For this exercise, repeat each entry exactly as written.

..............................

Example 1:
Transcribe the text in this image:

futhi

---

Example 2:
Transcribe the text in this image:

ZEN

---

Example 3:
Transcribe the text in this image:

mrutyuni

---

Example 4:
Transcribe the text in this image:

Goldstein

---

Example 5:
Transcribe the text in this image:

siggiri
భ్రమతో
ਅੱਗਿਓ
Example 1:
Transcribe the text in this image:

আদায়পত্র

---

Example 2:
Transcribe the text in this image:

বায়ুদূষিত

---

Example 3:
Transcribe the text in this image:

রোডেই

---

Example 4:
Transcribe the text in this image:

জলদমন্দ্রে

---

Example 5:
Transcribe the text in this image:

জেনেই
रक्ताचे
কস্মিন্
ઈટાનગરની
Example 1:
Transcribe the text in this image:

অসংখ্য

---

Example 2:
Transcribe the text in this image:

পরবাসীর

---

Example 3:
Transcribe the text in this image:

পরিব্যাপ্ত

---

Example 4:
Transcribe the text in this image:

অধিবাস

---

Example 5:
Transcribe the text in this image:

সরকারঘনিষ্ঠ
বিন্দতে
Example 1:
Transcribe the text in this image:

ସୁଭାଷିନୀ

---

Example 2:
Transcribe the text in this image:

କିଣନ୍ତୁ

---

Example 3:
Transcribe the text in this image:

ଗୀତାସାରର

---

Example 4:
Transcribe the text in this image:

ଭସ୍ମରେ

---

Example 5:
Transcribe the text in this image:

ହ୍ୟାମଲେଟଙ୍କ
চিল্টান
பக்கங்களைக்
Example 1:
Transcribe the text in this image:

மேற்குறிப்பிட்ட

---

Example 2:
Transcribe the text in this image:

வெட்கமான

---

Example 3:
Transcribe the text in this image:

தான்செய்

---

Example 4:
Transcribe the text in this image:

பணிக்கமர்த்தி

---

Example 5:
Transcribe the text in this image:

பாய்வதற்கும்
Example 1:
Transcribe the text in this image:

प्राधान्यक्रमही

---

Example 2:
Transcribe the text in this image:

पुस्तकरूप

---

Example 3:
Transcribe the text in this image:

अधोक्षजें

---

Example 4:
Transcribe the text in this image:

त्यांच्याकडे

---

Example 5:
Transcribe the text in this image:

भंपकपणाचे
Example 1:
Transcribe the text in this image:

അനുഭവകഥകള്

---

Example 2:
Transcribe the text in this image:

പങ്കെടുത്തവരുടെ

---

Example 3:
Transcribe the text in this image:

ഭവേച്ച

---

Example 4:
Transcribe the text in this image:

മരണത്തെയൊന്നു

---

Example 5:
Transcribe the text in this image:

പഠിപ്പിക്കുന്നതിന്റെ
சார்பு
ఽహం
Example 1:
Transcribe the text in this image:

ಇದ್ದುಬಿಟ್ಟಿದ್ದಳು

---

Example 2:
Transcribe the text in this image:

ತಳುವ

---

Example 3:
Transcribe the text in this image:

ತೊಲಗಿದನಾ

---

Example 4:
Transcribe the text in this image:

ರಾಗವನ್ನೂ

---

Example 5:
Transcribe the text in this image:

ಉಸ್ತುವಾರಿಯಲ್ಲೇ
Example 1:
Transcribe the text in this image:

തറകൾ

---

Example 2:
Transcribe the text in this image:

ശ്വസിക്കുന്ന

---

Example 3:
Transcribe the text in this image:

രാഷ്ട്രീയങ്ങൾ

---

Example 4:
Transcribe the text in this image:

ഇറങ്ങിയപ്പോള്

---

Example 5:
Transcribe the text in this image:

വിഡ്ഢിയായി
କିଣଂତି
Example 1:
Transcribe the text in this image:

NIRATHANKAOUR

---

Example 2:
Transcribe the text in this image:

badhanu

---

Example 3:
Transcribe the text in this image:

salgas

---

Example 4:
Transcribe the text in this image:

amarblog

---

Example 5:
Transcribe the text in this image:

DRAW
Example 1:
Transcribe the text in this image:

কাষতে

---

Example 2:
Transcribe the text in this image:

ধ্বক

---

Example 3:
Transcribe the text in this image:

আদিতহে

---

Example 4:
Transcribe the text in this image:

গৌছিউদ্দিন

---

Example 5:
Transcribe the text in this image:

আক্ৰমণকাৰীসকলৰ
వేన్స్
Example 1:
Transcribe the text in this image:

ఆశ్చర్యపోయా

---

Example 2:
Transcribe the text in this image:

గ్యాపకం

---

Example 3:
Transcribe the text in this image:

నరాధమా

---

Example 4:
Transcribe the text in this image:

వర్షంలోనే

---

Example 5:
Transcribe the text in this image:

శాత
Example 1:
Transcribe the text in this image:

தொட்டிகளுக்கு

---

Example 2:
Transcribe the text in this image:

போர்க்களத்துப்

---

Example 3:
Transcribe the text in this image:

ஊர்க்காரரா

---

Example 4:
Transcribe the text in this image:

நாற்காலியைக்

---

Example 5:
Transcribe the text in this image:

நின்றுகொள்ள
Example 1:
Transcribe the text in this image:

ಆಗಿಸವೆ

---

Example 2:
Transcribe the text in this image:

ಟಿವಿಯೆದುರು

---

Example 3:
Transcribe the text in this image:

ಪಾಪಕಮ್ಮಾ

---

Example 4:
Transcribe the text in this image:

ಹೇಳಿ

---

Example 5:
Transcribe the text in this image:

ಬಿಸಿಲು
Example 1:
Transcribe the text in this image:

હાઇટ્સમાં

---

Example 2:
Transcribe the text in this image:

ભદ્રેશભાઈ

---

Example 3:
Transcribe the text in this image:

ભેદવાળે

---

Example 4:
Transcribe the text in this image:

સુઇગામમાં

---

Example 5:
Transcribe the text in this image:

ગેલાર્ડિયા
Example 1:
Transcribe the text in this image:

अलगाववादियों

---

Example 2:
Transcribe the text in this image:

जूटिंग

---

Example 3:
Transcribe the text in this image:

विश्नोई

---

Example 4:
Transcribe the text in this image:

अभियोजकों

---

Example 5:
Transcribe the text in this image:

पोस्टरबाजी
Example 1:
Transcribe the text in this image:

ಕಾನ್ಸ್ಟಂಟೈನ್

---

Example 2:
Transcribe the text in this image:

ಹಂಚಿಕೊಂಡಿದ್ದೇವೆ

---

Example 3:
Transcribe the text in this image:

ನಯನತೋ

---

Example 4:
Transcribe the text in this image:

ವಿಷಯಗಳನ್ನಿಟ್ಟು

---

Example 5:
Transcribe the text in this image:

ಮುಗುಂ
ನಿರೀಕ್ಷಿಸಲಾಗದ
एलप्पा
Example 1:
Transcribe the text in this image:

..............................

Answer area =>
Example 1:
Transcribe the text in this image:

futhi

---

Example 2:
Transcribe the text in this image:

ZEN

---

Example 3:
Transcribe the text in this image:

mrutyuni

---

Example 4:
Transcribe the text in this image:

Goldstein

---

Example 5:
Transcribe the text in this image:

siggiri
భ్రమతో
ਅੱਗਿਓ
Example 1:
Transcribe the text in this image:

আদায়পত্র

---

Example 2:
Transcribe the text in this image:

বায়ুদূষিত

---

Example 3:
Transcribe the text in this image:

রোডেই

---

Example 4:
Transcribe the text in this image:

জলদমন্দ্রে

---

Example 5:
Transcribe the text in this image:

জেনেই
रक्ताचे
কস্মিন্
ઈટાનગરની
Example 1:
Transcribe the text in this image:

অসংখ্য

---

Example 2:
Transcribe the text in this image:

পরবাসীর

---

Example 3:
Transcribe the text in this image:

পরিব্যাপ্ত

---

Example 4:
Transcribe the text in this image:

অধিবাস

---

Example 5:
Transcribe the text in this image:

সরকারঘনিষ্ঠ
বিন্দতে
Example 1:
Transcribe the text in this image:

ସୁଭାଷିନୀ

---

Example 2:
Transcribe the text in this image:

କିଣନ୍ତୁ

---

Example 3:
Transcribe the text in this image:

ଗୀତାସାରର

---

Example 4:
Transcribe the text in this image:

ଭସ୍ମରେ

---

Example 5:
Transcribe the text in this image:

ହ୍ୟାମଲେଟଙ୍କ
চিল্টান
பக்கங்களைக்
Example 1:
Transcribe the text in this image:

மேற்குறிப்பிட்ட

---

Example 2:
Transcribe the text in this image:

வெட்கமான

---

Example 3:
Transcribe the text in this image:

தான்செய்

---

Example 4:
Transcribe the text in this image:

பணிக்கமர்த்தி

---

Example 5:
Transcribe the text in this image:

பாய்வதற்கும்
Example 1:
Transcribe the text in this image:

प्राधान्यक्रमही

---

Example 2:
Transcribe the text in this image:

पुस्तकरूप

---

Example 3:
Transcribe the text in this image:

अधोक्षजें

---

Example 4:
Transcribe the text in this image:

त्यांच्याकडे

---

Example 5:
Transcribe the text in this image:

भंपकपणाचे
Example 1:
Transcribe the text in this image:

അനുഭവകഥകള്

---

Example 2:
Transcribe the text in this image:

പങ്കെടുത്തവരുടെ

---

Example 3:
Transcribe the text in this image:

ഭവേച്ച

---

Example 4:
Transcribe the text in this image:

മരണത്തെയൊന്നു

---

Example 5:
Transcribe the text in this image:

പഠിപ്പിക്കുന്നതിന്റെ
சார்பு
ఽహం
Example 1:
Transcribe the text in this image:

ಇದ್ದುಬಿಟ್ಟಿದ್ದಳು

---

Example 2:
Transcribe the text in this image:

ತಳುವ

---

Example 3:
Transcribe the text in this image:

ತೊಲಗಿದನಾ

---

Example 4:
Transcribe the text in this image:

ರಾಗವನ್ನೂ

---

Example 5:
Transcribe the text in this image:

ಉಸ್ತುವಾರಿಯಲ್ಲೇ
Example 1:
Transcribe the text in this image:

തറകൾ

---

Example 2:
Transcribe the text in this image:

ശ്വസിക്കുന്ന

---

Example 3:
Transcribe the text in this image:

രാഷ്ട്രീയങ്ങൾ

---

Example 4:
Transcribe the text in this image:

ഇറങ്ങിയപ്പോള്

---

Example 5:
Transcribe the text in this image:

വിഡ്ഢിയായി
କିଣଂତି
Example 1:
Transcribe the text in this image:

NIRATHANKAOUR

---

Example 2:
Transcribe the text in this image:

badhanu

---

Example 3:
Transcribe the text in this image:

salgas

---

Example 4:
Transcribe the text in this image:

amarblog

---

Example 5:
Transcribe the text in this image:

DRAW
Example 1:
Transcribe the text in this image:

কাষতে

---

Example 2:
Transcribe the text in this image:

ধ্বক

---

Example 3:
Transcribe the text in this image:

আদিতহে

---

Example 4:
Transcribe the text in this image:

গৌছিউদ্দিন

---

Example 5:
Transcribe the text in this image:

আক্ৰমণকাৰীসকলৰ
వేన్స్
Example 1:
Transcribe the text in this image:

ఆశ్చర్యపోయా

---

Example 2:
Transcribe the text in this image:

గ్యాపకం

---

Example 3:
Transcribe the text in this image:

నరాధమా

---

Example 4:
Transcribe the text in this image:

వర్షంలోనే

---

Example 5:
Transcribe the text in this image:

శాత
Example 1:
Transcribe the text in this image:

தொட்டிகளுக்கு

---

Example 2:
Transcribe the text in this image:

போர்க்களத்துப்

---

Example 3:
Transcribe the text in this image:

ஊர்க்காரரா

---

Example 4:
Transcribe the text in this image:

நாற்காலியைக்

---

Example 5:
Transcribe the text in this image:

நின்றுகொள்ள
Example 1:
Transcribe the text in this image:

ಆಗಿಸವೆ

---

Example 2:
Transcribe the text in this image:

ಟಿವಿಯೆದುರು

---

Example 3:
Transcribe the text in this image:

ಪಾಪಕಮ್ಮಾ

---

Example 4:
Transcribe the text in this image:

ಹೇಳಿ

---

Example 5:
Transcribe the text in this image:

ಬಿಸಿಲು
Example 1:
Transcribe the text in this image:

હાઇટ્સમાં

---

Example 2:
Transcribe the text in this image:

ભદ્રેશભાઈ

---

Example 3:
Transcribe the text in this image:

ભેદવાળે

---

Example 4:
Transcribe the text in this image:

સુઇગામમાં

---

Example 5:
Transcribe the text in this image:

ગેલાર્ડિયા
Example 1:
Transcribe the text in this image:

अलगाववादियों

---

Example 2:
Transcribe the text in this image:

जूटिंग

---

Example 3:
Transcribe the text in this image:

विश्नोई

---

Example 4:
Transcribe the text in this image:

अभियोजकों

---

Example 5:
Transcribe the text in this image:

पोस्टरबाजी
Example 1:
Transcribe the text in this image:

ಕಾನ್ಸ್ಟಂಟೈನ್

---

Example 2:
Transcribe the text in this image:

ಹಂಚಿಕೊಂಡಿದ್ದೇವೆ

---

Example 3:
Transcribe the text in this image:

ನಯನತೋ

---

Example 4:
Transcribe the text in this image:

ವಿಷಯಗಳನ್ನಿಟ್ಟು

---

Example 5:
Transcribe the text in this image:

ಮುಗುಂ
ನಿರೀಕ್ಷಿಸಲಾಗದ
एलप्पा
Example 1:
Transcribe the text in this image:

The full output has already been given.